> **Dataset excerpts**
──────

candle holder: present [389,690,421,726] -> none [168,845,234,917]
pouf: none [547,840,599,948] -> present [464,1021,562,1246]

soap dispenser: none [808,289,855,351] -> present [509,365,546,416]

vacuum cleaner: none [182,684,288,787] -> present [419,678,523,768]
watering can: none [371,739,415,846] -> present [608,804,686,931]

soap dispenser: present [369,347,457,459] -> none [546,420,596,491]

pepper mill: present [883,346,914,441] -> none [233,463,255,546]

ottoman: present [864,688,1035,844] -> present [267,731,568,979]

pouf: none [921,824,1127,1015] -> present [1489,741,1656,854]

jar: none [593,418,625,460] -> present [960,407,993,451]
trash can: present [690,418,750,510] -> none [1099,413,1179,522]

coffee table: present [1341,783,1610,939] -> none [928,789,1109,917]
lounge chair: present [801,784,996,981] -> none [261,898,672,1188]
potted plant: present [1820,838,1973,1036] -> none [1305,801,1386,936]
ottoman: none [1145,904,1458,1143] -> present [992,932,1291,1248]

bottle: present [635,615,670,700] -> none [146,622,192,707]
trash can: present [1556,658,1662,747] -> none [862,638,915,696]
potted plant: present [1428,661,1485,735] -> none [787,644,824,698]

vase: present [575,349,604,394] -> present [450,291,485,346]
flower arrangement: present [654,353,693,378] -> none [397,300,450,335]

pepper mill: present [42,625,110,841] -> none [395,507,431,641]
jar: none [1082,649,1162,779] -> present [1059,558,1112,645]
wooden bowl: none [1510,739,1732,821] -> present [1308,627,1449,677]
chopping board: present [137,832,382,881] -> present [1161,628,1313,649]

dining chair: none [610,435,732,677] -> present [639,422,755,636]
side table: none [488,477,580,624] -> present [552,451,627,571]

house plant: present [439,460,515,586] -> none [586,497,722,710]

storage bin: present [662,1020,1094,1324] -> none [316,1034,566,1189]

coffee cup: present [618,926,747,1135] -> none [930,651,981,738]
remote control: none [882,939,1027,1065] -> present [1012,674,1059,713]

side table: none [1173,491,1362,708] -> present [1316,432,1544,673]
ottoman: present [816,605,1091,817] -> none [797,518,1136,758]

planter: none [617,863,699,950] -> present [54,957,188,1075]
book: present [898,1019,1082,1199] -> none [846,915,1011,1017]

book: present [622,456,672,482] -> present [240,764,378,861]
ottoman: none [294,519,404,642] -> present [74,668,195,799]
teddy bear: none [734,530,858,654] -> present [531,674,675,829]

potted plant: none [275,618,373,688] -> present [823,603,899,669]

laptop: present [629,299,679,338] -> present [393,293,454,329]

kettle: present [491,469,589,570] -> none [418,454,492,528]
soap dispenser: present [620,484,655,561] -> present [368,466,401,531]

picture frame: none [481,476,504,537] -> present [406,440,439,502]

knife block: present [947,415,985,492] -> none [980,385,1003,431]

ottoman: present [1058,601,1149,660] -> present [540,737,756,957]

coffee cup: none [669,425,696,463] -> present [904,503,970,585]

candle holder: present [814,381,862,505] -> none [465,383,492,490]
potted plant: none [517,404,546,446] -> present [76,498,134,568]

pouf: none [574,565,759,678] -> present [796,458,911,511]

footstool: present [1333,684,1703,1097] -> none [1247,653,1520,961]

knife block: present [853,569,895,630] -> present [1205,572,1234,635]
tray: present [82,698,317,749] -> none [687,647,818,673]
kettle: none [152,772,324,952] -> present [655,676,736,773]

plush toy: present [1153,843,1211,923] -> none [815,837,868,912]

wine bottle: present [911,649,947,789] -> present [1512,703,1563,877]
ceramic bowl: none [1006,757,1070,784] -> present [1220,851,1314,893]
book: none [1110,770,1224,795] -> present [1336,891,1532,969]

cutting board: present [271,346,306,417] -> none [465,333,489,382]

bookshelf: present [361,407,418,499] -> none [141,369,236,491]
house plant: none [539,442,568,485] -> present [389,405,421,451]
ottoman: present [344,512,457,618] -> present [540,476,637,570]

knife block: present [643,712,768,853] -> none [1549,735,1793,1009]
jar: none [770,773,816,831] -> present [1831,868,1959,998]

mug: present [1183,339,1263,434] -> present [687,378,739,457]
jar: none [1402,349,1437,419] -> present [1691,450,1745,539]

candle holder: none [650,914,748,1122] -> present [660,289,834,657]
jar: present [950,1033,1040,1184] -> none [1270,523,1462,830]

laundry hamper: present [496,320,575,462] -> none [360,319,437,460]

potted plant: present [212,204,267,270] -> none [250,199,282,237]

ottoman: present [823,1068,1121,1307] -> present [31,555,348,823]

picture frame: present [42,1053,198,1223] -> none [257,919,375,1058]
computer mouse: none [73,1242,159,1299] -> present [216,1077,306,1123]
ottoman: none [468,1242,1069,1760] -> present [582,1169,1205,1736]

──────

Quote every line from the beginning of the entries up to and including the line that contains "watering can: none".

> **SOLUTION TO THIS PROBLEM**
candle holder: present [389,690,421,726] -> none [168,845,234,917]
pouf: none [547,840,599,948] -> present [464,1021,562,1246]

soap dispenser: none [808,289,855,351] -> present [509,365,546,416]

vacuum cleaner: none [182,684,288,787] -> present [419,678,523,768]
watering can: none [371,739,415,846] -> present [608,804,686,931]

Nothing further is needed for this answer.